Of particular concern for most space optical instruments is the control of "stray light". Tropomi is no exception. Within an optical system, "stray light" is defined to be any unwanted light that can reach the focal plane via scattering or reflection from both within or from outside the instrument's field of view. The instrument optical design and performance relies on diffraction gratings, allowing it to distinguish very accurately the weak atmospheric signals corresponding to the trace gases, which the scientists need to quantify.

Tropomi test grating

If the diffraction gratings do not work correctly (for instance, scatter too much light) then there could be serious implications for the quality of the measurements made by the instrument. The Optics Laboratory was able to test and verify the actual optical straylight characteristics of development models of the Tropomi gratings before flight.

Likewise, the Optics Laboratory has characterised the properties of a number of diffusers used inside the instrument.
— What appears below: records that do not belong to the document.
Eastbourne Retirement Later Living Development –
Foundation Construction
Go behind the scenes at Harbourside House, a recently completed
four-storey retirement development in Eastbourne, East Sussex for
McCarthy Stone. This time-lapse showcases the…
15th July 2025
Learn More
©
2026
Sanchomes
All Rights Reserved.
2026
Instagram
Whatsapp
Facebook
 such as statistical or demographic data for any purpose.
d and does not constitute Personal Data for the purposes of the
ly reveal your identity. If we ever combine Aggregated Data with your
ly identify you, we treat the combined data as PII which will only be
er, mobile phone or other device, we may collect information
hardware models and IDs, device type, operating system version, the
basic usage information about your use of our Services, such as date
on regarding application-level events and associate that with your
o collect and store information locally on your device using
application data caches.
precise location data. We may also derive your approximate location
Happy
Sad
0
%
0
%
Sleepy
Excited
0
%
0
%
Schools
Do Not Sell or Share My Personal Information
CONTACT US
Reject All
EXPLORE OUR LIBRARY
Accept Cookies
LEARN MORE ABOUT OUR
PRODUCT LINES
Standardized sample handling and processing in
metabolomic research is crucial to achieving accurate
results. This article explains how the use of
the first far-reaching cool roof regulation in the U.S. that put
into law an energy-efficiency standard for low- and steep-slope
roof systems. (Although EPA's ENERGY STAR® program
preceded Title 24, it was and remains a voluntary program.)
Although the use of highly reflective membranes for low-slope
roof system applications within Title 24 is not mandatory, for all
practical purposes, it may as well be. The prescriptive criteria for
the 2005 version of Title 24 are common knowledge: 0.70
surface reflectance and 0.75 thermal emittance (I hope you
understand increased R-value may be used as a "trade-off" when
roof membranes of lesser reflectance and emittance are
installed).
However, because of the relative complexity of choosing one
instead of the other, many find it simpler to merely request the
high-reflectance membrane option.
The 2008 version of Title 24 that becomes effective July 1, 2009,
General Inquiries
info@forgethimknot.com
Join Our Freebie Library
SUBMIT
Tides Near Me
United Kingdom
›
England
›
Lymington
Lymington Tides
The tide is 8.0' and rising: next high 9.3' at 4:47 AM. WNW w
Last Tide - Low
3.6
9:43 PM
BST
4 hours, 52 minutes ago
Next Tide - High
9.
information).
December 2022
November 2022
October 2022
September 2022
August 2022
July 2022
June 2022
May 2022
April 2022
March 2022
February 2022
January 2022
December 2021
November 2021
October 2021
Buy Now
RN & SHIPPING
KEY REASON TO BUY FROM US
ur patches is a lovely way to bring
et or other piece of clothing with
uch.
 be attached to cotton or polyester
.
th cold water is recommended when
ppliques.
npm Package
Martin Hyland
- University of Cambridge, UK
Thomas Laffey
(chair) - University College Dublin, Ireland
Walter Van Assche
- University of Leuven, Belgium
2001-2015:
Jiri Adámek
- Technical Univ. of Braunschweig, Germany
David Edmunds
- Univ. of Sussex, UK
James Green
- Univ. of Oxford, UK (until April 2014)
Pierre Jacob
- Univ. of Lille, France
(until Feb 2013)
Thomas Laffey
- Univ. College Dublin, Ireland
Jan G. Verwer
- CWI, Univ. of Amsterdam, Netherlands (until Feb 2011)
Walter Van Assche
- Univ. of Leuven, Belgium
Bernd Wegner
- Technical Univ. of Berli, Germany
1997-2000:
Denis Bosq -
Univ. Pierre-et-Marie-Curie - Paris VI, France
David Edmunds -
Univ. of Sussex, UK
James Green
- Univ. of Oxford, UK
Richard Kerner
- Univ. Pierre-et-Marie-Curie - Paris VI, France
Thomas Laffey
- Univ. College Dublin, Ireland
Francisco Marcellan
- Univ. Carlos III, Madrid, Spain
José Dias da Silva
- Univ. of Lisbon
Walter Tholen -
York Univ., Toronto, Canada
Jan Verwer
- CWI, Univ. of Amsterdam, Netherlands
These components are utilised to ensure the performance of the on board calibration system over a very wide range of wavelengths, from the UV to the SWIR. Finally, the spectral output (precise colour determination) of Light Emitting Diodes (LEDs) used in the instrument as calibration sources, were also checked by the lab.

Tropomi diffuser sample

The optimal performance of an optical instrument in space always comes down to the combination of satisfactory performance of all the individual components, coatings, filters, lenses, mirrors etc., in the optical chain. A failure in any one of these can compromise the mission.

At ESTEC these fine details of the hardware, in close collaboration with the ESA-Dutch project and industrial teams, were carefully checked.

Dominic Doyle, senior optical engineer in the optics section (TEC-MMO) says, "With the launch of Tropomi on Sentinel-5P only days away, we in the optics section at ESTEC are quite confident that our work in supporting the development of this unique optical instrument will result in high quality measurements of our atmosphere for the benefit of European citizens, and also significantly increase our knowledge of the behaviour of trace gasses globally."


About the Sentinels

The Sentinels are a fleet of dedicated EU-owned satellites, designed to deliver the wealth of data and imagery that are central to Europe's Copernicus environmental programme.

In partnership with EU Member States, the European Commission leads and coordinates this programme, to improve the management of the environment, safeguarding lives every day. ESA is in charge of the space component, responsible for developing the family of Copernicus Sentinel satellites and ensuring the flow of data for the Copernicus services, while the operations of the Sentinels have been entrusted to ESA and EUMETSAT.